The UK is in a precarious position when it comes to the skills we need to excel both economically and socially to meet these immense social and cultural changes. It remains an open question as to whether the skill-based points system for immigration planned by the government, along with the degree of funding devoted to reskilling, will fill the yawning skills gaps threatening to undo our economy as we exit the EU. Radical action is needed, and the manifesto talks the talk around innovation. But can the Conservatives get past their 40-year commitment to free-market belt-tightening?

Lastly, no-one could have failed to notice that the Conservatives won by pulling voters away from Labour in the north of England, reassured by the promises of Brexit and change. So the analysis goes. 

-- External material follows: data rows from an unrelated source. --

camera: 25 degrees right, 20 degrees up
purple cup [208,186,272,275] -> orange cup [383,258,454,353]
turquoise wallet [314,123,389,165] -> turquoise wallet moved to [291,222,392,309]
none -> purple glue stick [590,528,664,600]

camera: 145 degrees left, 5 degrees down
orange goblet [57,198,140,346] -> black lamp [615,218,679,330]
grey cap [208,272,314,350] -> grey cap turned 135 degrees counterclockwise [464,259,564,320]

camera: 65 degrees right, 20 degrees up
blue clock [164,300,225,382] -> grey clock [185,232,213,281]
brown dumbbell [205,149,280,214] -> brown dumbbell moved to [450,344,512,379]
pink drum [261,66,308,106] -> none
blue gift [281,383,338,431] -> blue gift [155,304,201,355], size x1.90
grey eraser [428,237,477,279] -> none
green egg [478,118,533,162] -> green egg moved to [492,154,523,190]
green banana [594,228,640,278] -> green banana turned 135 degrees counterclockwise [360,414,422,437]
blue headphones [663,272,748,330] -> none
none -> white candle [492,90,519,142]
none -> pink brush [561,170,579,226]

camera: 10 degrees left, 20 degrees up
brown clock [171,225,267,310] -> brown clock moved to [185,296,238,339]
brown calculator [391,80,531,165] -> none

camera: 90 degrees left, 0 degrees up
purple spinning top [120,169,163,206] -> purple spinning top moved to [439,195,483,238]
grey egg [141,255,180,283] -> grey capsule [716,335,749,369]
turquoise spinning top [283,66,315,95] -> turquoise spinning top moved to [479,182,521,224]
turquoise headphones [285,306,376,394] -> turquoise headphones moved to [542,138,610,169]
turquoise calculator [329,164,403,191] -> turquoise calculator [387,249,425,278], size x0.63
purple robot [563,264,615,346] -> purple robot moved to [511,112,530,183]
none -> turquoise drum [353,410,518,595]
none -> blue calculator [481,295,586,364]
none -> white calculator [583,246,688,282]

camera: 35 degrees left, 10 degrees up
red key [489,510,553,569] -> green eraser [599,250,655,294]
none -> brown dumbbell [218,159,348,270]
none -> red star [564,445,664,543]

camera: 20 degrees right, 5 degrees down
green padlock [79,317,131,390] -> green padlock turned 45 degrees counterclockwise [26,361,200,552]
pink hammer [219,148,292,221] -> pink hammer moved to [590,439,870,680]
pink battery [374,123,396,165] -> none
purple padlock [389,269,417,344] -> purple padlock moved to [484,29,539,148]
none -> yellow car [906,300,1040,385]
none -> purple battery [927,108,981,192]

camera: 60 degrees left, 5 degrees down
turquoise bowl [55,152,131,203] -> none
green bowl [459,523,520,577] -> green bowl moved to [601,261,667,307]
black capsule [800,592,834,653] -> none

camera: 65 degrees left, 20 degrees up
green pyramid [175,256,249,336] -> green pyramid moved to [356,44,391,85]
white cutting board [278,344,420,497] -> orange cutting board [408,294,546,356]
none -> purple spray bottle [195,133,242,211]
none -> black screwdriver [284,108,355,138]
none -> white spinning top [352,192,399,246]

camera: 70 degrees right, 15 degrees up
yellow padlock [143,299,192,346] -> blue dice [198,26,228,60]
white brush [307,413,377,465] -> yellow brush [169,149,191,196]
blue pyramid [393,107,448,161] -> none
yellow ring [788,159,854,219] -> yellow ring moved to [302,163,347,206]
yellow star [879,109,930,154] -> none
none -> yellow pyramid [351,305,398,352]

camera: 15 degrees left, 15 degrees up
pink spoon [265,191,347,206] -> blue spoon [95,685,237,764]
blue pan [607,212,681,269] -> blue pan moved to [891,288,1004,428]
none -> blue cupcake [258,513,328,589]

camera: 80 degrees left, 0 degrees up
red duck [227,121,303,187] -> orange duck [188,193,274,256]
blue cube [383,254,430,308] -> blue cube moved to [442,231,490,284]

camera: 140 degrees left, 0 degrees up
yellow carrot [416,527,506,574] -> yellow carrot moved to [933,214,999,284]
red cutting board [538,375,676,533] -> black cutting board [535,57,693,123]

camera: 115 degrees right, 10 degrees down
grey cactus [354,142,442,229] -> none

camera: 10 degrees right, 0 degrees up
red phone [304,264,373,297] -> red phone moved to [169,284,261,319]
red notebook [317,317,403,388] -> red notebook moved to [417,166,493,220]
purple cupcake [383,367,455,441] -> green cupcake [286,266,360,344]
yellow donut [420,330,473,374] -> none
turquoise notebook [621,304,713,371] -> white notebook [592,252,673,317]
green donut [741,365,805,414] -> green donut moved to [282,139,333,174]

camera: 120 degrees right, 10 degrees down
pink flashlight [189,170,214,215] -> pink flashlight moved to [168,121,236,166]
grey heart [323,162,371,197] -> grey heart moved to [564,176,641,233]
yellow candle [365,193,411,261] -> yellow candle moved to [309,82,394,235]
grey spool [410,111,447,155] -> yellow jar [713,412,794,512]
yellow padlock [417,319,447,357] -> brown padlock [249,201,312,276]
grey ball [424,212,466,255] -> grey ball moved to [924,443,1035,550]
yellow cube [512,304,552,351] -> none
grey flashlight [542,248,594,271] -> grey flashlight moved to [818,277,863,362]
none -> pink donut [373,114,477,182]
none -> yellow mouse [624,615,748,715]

But it is not enough to make promises to this new voter base, comprised of the populations of declining small towns with shrinking numbers of young people. They also have to deliver, on skills training and much else besides. Might we then expect the government to start making noises about social mobility as well as productivity in its apprenticeship policy, balancing Level 2 and 3 against Level 6 and 7 (still popular with employers) or even tilting public spending to lower-level apprenticeships? Again, it is hard to see how the Conservative Party will square its interest in productivity gains with claims of improving social mobility and social justice.

So much remains uncertain. But what is undeniable is that the governing party will have to make critical pivots in its thinking to stave off economic decline and to hold onto its electoral gains. 2020 promises to be another interesting year in politics, with our sector grabbing an increasing number of its headlines.